Time is not money. These two commodities could not be further from equal. In comparison to time, the value of money is closer to an old Wal-Mart bag caught on a barbwire fence than anything else. They’re not comparable.
Money is far less valuable than time for several reasons.
First off, it’s temporary. Fleeting. Money can be absent in your life one day, present the next, and then disappear again. That’s life. And in the end, it’s ultimately meaningless.
Bill Gates and the homeless guy down the street will both meet the same fate one day, and on that day, the billions separating them won’t make a bit of difference.
As Phil Robertson from Duck Dynasty so eloquently put it: “We all go six feet deep in the ground...We all end up in a casket.”
“Everything goes back in the box,” said John Ortberg, comparing life to a giant game of Monopoly.
It all starts over. When you die, everything you’ve amassed in your life, all your money, all your fast cars and beautiful houses, all your prestigious memberships and respectable awards, everything is just handed over to other people to use for their turn. And on and on it goes.
In the case of William Borden’s story, many would say, “He was already rich. What more could he want?”
It’s a very common, logical question in today’s world.
Getting rich is the ultimate goal of so many people. So it’s no surprise that it baffles those people when someone else attains wealth and continues striving for other things.
Because William understood that life consisted of more than money, he decided to focus on how he spent his time instead.
In his first semester at the university, William met with just one other student for a Bible study. Three years later, 1,000 Yale students were meeting for Bible studies that had grown from William’s initial efforts.
William’s impact was not limited to campus. He was known to frequent New Haven, helping homeless people find something to eat. This ministry soon grew into Yale Hope Mission, a group that helped the homeless and alcoholic.
William understood the fickle nature of money. He was already rich at 18 years old but strove for something more, something that would last. He set out to make a difference in people’s lives, and that’s exactly what he did.
The second reason the time-money comparison is laughable boils down to simple economics: supply and demand.
Money is far less valuable because there’s far more of it.
Money might be fleeting and finite, but there’s always more. Think about it. The richest person in the world, the one with more assets and possessions than anyone else, can still get a little richer.

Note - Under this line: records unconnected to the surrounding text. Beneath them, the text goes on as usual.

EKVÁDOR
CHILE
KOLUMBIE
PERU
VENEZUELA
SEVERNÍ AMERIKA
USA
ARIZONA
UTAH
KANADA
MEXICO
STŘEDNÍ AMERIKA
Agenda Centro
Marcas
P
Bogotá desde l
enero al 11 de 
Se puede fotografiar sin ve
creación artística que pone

That’s the world’s flawed way of viewing ambition and success. Always strive for more. More money, more followers, nicer cars, bigger houses, etc. In the world’s eyes, you can never get enough. You’re always hungry, always thirsty, until the day you die.
Time is different. There’s a hard limit to how much of this commodity you have to work with. Unlike money, time has a cap, making this resource unique in that you never know how much you have until you run out.

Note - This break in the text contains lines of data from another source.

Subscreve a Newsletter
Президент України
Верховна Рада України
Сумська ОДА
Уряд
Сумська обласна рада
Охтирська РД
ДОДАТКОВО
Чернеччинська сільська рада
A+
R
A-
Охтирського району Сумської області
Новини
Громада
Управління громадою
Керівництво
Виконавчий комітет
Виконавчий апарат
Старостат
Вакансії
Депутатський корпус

Some people use up all their time, only to look back and realize they spent it all on things that won’t last another week. How unfortunate. You’re only alive for so long, and nothing can change that. All you can do is spend what you have been given.
William went on to graduate from Yale and enroll in Princeton Seminary for graduate work. After his studies were completed, he decided to leave America for the mission field. He felt called to minister to Muslims in China, but first, he had to learn Arabic. William sailed for Egypt to learn the language.

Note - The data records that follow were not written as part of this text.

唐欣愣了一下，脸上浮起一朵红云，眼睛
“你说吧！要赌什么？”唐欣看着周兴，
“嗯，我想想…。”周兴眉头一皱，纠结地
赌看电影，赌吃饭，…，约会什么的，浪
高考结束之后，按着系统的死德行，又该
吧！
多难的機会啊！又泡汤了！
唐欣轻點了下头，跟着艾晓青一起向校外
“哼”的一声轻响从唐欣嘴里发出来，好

While in Egypt, William contracted spinal meningitis. Within three months, the 25-year-old was dead.
Which do you think was more valuable to him? His time or his wealth?
William had all the money he could ever want, but only 25 years of life. He had more money than most of us will ever have, and yet, his riches were an insignificant part of who he really was.
The most admirable thing about this young man was not the size of his inheritance, or that he was accepted into Yale and Princeton, or that he had the privilege of touring the world.
The most admirable quality in William Borden was his spending habits.
He only had 25 years to spend, and yet, he made more of an impact than some people will make in 70. He spent his time well. He invested in something that will far outlast money. People.
He cared about and loved those around him, setting out to help others who were hurting and hungry.
As we go about our lives, we would do well to remember William Borden, to remember that each of us has been given a set number of days, and how we spend each of them will determine how we’re remembered long after we’re gone.